Nissan Motor Co unveiled a new prototype electric vehicle yesterday with batteries twice as powerful as conventional technology, aiming to take a lead in environmentally friendly cars.
Japan’s third-largest automaker said the front-wheel drive, boxy-shaped car has a newly developed 80 kilowatt motor with advanced lithium-ion batteries installed under the vehicle’s floor to avoid taking up space.
The laminated batteries, jointly developed with electronics giant NEC Corp, pack twice the electric power of conventional nickel-metal hydride batteries currently used in hybrid and electric cars, it said.
PHOTO: AFP
Nissan aims to start selling an electric car in the US and Japan in 2010 and the rest of the world in 2012. It will have a new “unique bodystyle” that is not based on any existing model, the company said.
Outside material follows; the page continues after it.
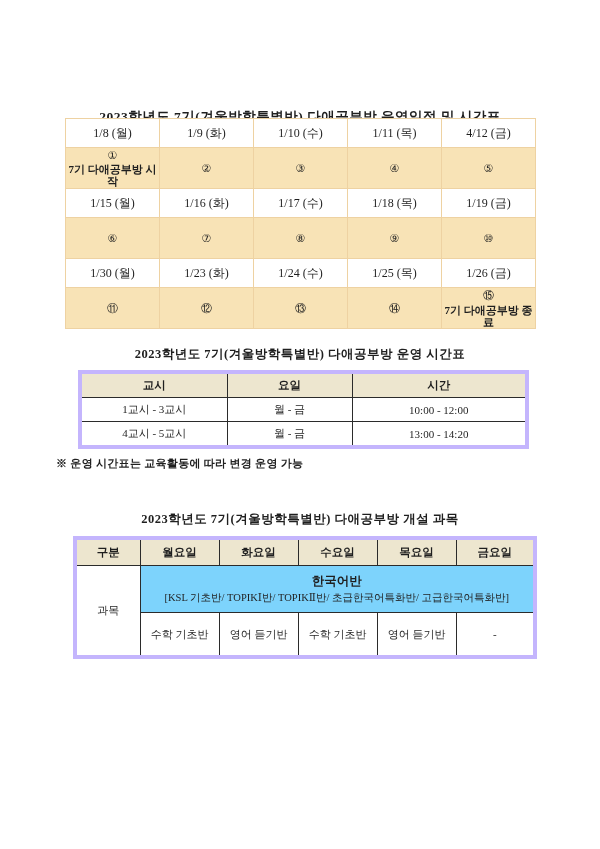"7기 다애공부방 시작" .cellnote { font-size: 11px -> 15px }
Nissan has been slower than rivals Toyota Motor Corp and Honda Motor Co to embrace gasoline-electric hybrids, but it aims to become the industry leader in electric vehicles.
Such cars have so far failed to break into the mainstream, partly because of their limited battery life.
Nissan is also developing hydrogen fuel-cell cars as well as its own hybrid system, betting that zero-emission vehicles will take a 15 percent share of the global auto market in the future.
The company also unveiled a prototype hybrid which will also be launched in the US and Japan in 2010, as well as a new, slimmer fuel cell stack with double the power density of previous ones and 35 percent lower costs.
In related news, GS Yuasa Corp, Mitsubishi Motor Corp and Mitsubishi Corp said they have purchased a factory to produce lithium-ion batteries to meet rising demand for electric vehicles.
The factory, which will begin operating early next fiscal year, will have an initial capacity of 200,000 lithium-ion batteries a year, the companies said jointly in a faxed statement yesterday. The capacity will eventually be raised five-fold, they said.
Mitsubishi Motors is aiming to be the first mass-producer of electric cars as stricter pollution rules and rising gasoline prices boost demand for fuel-efficient vehicles.
At full production, the factory will make enough batteries annually for 10,000 electric cars, Mitsubishi Motors spokesman Kai Inada said yesterday in an interview.
Battery maker GS Yuasa spent about ¥2.5 billion (US$23.1 million) to acquire the land and factory in Shiga Prefecture, western Japan, Inada said.
The venture, called Lithium Energy Japan, will spend another ¥10 billion to increase production capacity, he said.
All of the factory’s batteries will be used in Mitsubishi Motors’ i MiEV electric minicars, which will be introduced next year.
The carmaker will initially sell 2,000 vehicles to fleet customers before starting retail sales a year later.